Cuba has flatly denied that it is behind the attacks, but the United States withdrew 60 percent of its Havana embassy personnel and ordered the expulsion of 15 diplomats from the Cuban Embassy in Washington because it said the Cubans had failed in their responsibility to protect the diplomats while they were on Cuban soil.
The commentators on the online forum were mostly Cuban doctors, including many assigned to Cuba medical missions in Bolivia, Jamaica, Ecuador, Qatar, Angola, Algeria, Haiti and other countries.
Many posed more questions, asking why Cuban employees or neighbors of the diplomats didn’t seem to be affected by the incidents, whether an infectious disease or toxin could be the underlying cause and if any of the diplomats exhibited symptoms prior to their postings in Havana.
Some commentators said in order to damage hearing, sound waves would have to be of very high intensity and very near a target, leading to questions about whether devices could have been installed inside rooms frequented by diplomats.
Various theories have emerged about who and what could be behind the attacks.

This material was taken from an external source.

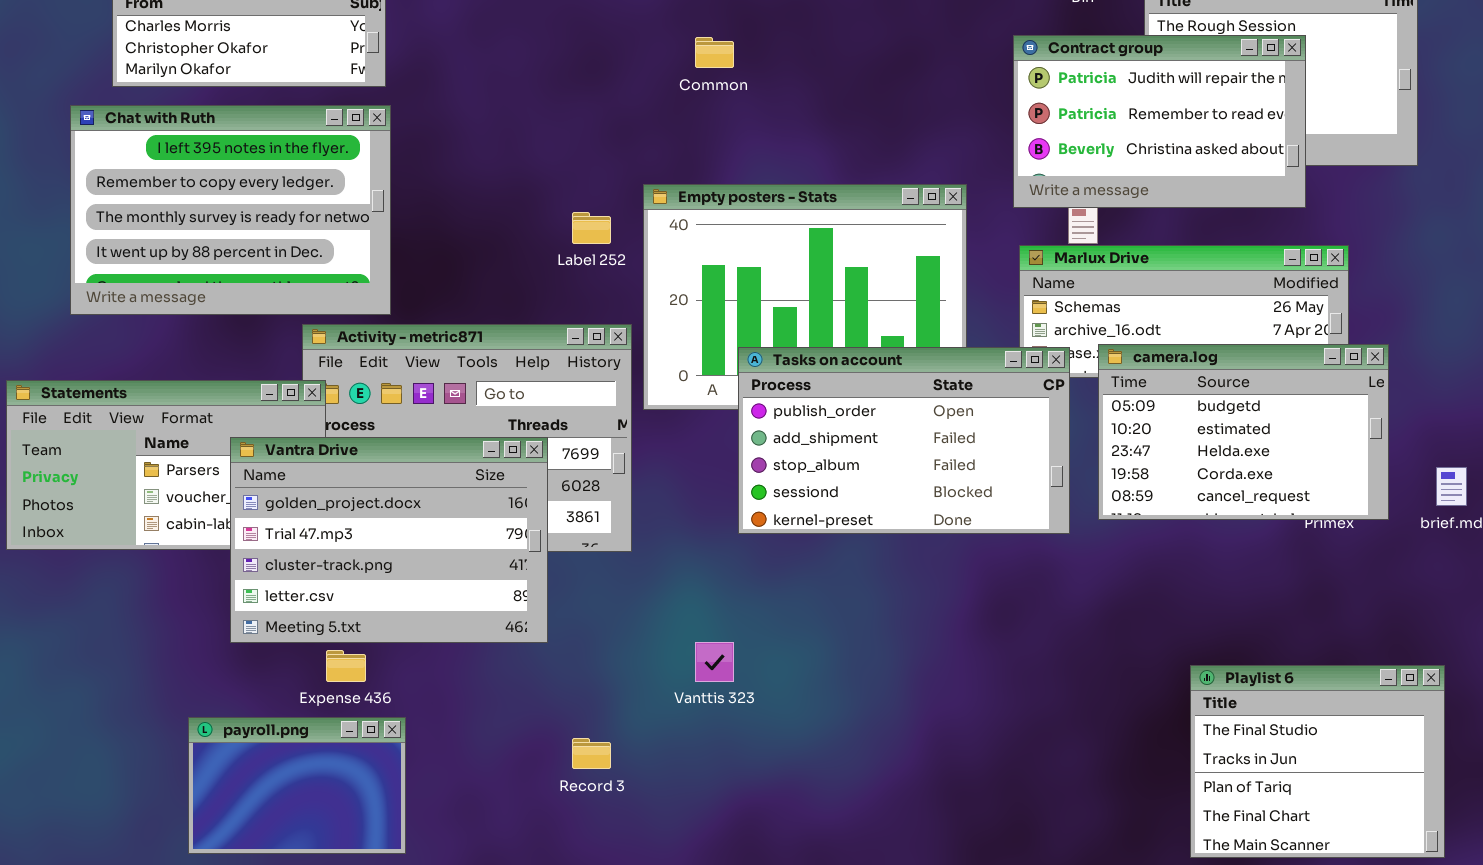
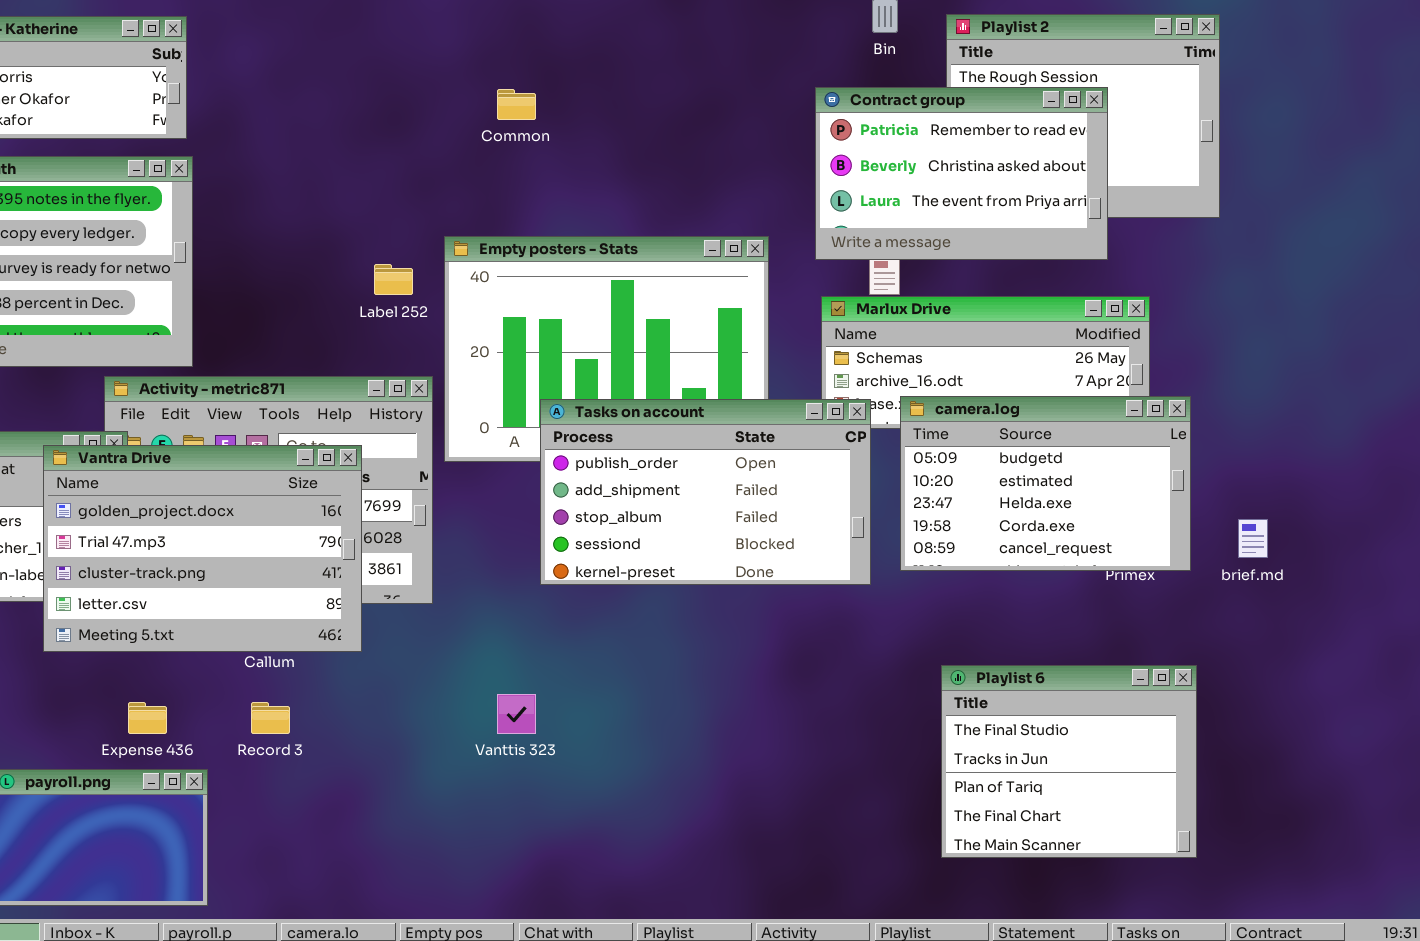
Contract group: [1013,35,1306,208] -> [815,87,1108,260], scrolled down 1 row
Vantra Drive: [230,437,548,643] -> [43,445,362,652], moved
Playlist 6: [1190,665,1445,858] -> [941,665,1197,858], moved
Record 3: [572,738,611,769] -> [251,702,290,734], moved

They include a specific attack provoked by Cuba using an unnamed acoustic or sonic device, surveillance technology that may have malfunctioned, or attacks carried out by a rogue faction of the Cuban government unhappy about the rapprochement between the United States and Cuba under the Obama administration or by a third party hostile to the United States such as Russia, North Korea or Iran.
Some U.S. officials think Cuba knows more about the incidents than it is letting on. “To anyone who knows anything about the Cuban government and the past of the Cuban government, it’s hard to imagine that certain things wouldn’t be known that were taking place on that island,” State Department spokeswoman Heather Nauert has said.

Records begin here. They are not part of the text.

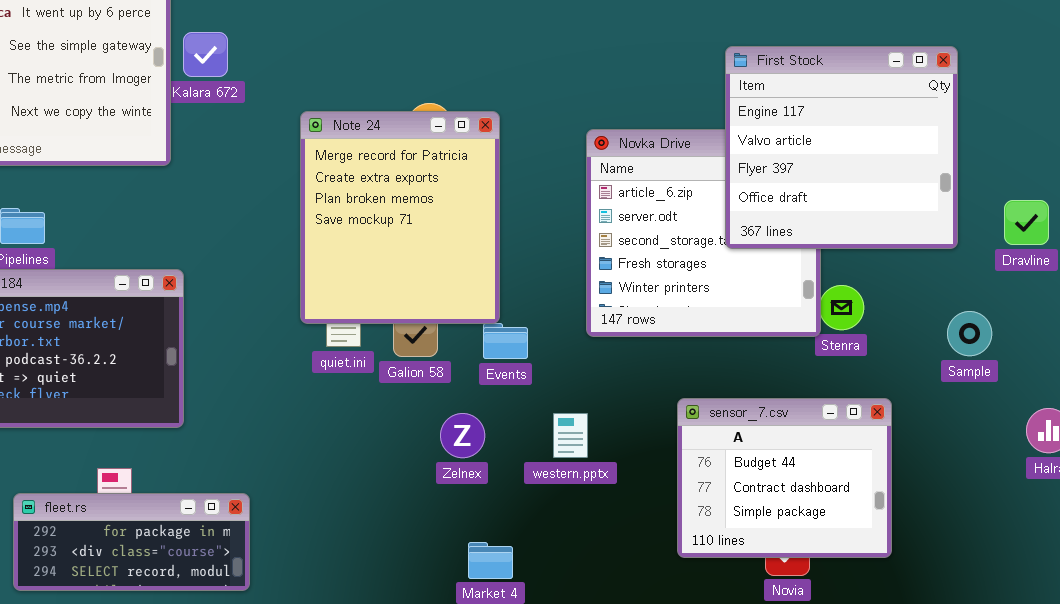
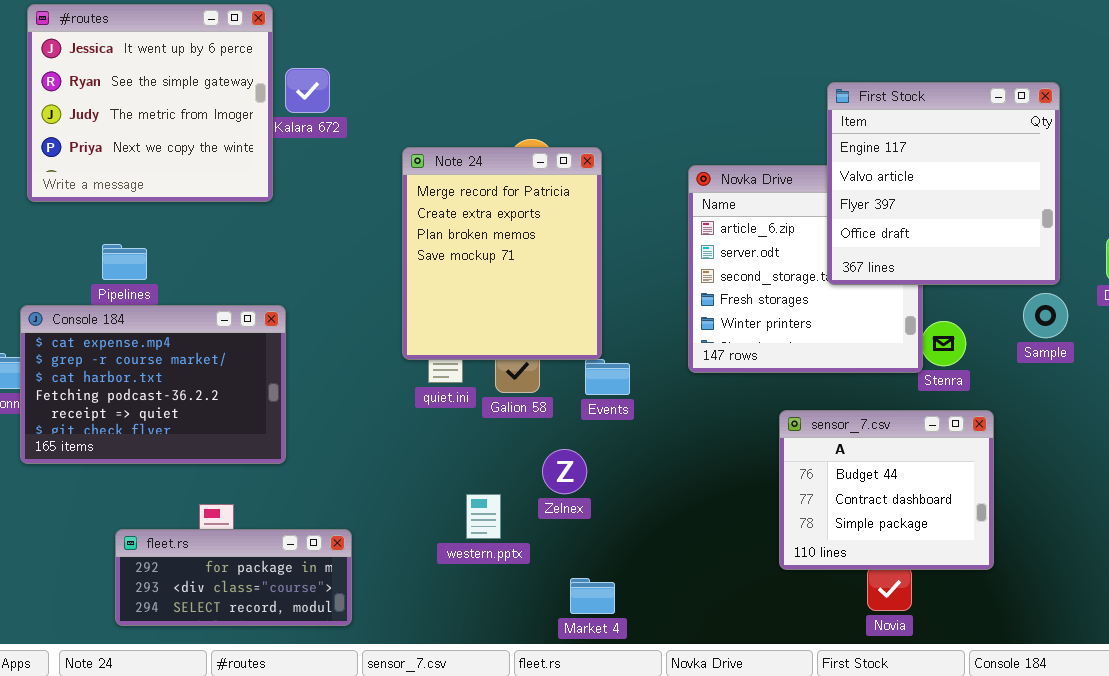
Sample: [947,311,992,356] -> [1023,293,1068,338], moved
sensor_7.csv: [677,398,892,558] -> [779,410,994,570], moved
western.pptx: [553,413,588,458] -> [466,494,501,539], moved

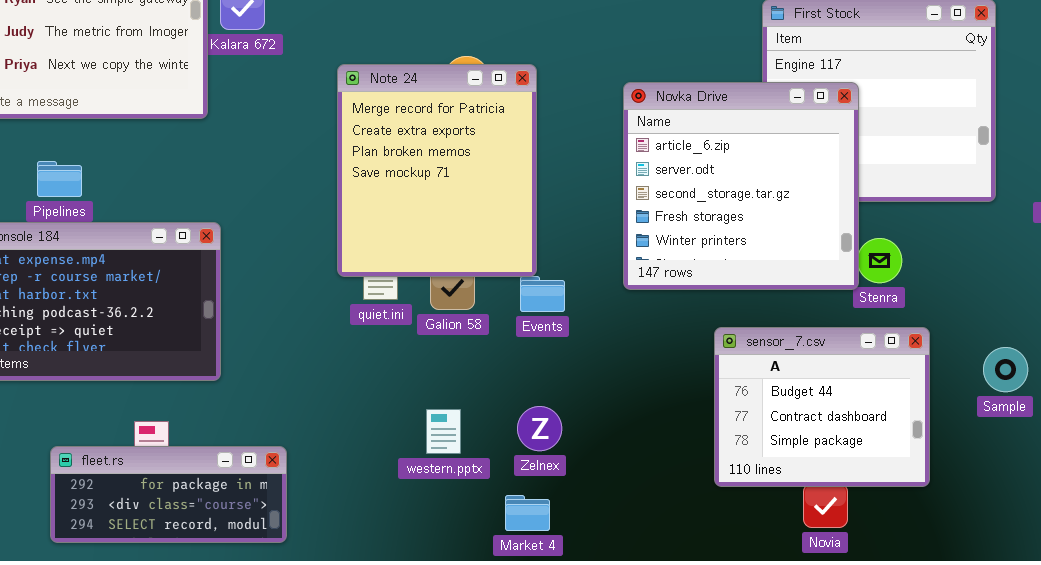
Novka Drive: [688,165,923,373] -> [623,82,859,290], raised
Sample: [1023,293,1068,338] -> [983,347,1028,392], moved
Zelnex: [542,449,587,494] -> [517,406,562,451], moved
western.pptx: [466,494,501,539] -> [426,409,461,454], moved

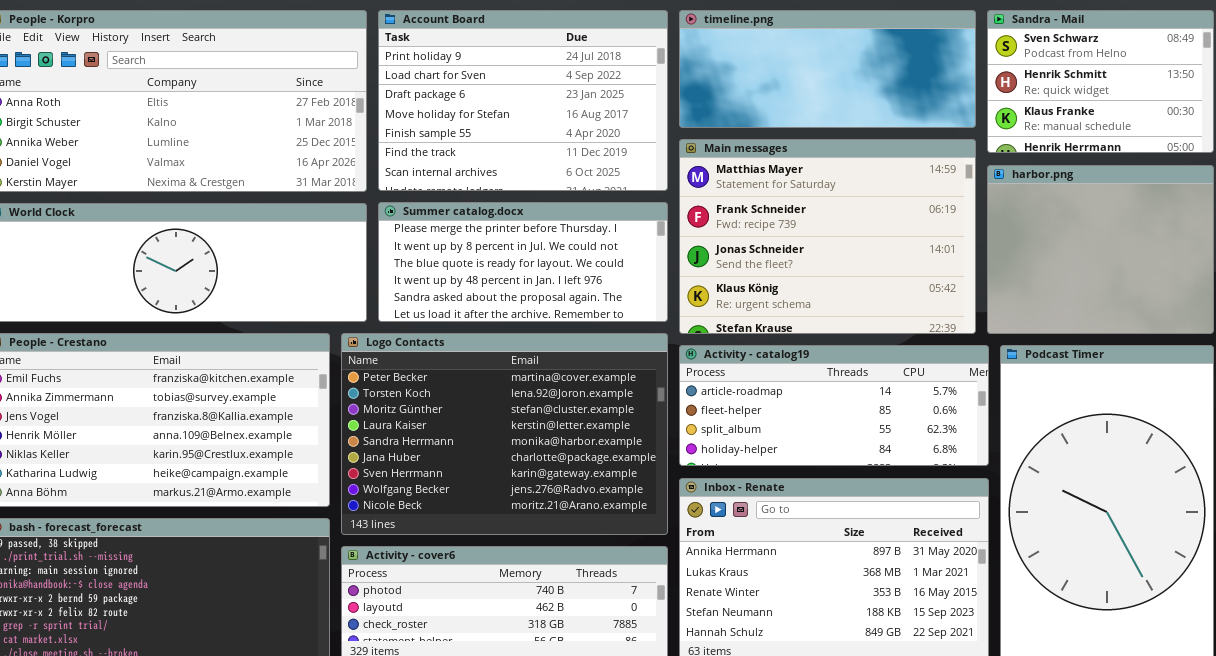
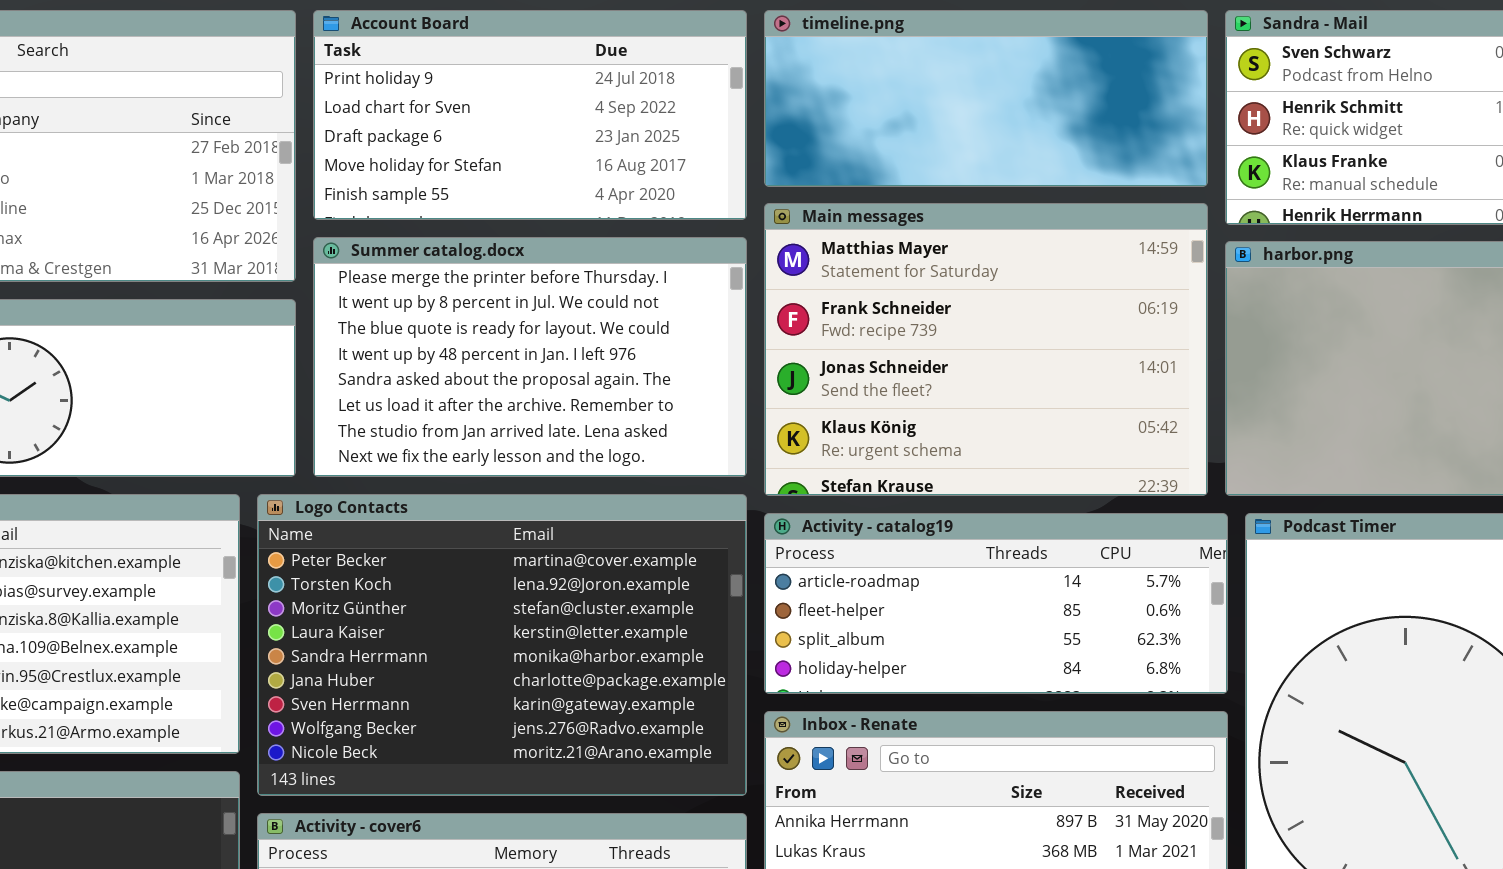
Account Board: [378,10,668,191] -> [313,10,747,220], resized
Summer catalog.docx: [378,202,668,322] -> [313,237,747,477], resized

The online forum is the latest salvo in a Cuban offensive to dispel the idea that Havana is behind the incidents.
On Nov. 2, Cuban Foreign Minister Bruno Rodriguez spoke at the National Press Club in Washington in what he said was an attempt “to clarify the incidents” and ask why the United States had decided to politicize them instead of engaging in “effective cooperation” to get at the truth.
“I am saying that no attack has occurred, that no deliberate act has occurred, that no one specific incident has occurred,” Rodriguez said.
He complained that most of the incidents were reported weeks and months after they allegedly occurred, that Cuban investigators had not been given access to the affected diplomats or most of the affected locations, and that the medical data supplied to the Cubans did not contain detailed information about symptoms or the sequence of their appearance.
On the new website, Cuba has collected commentary from scientists and acoustic specialists from around the world as well as statements and videos from its own scientific community.
State media outlets also have produced news specials about the incidents, including one in which officials said audio samples of the alleged incidents provided by American authorities did not surpass 80 decibels and were similar to frequencies produced by crickets.
A journalist from Granma, the newspaper of Cuba’s Communist Party, posted a string of questions on the forum, including queries about what Cuban investigators know about the audio samples and their origin.
“U.S. authorities leaked the recording of the sound that supposedly affected its functionaries,” responded Kusevic, coordinator of the Cuban investigating team. “We have had access to all the samples and we have insisted that our authorities publish them. I can tell you that these samples contain environmental noises and the sound of a known Cuban cricket. Nothing more. The greatest intensity obtained from these samples was 74.6 decibels, which wouldn’t damage health.”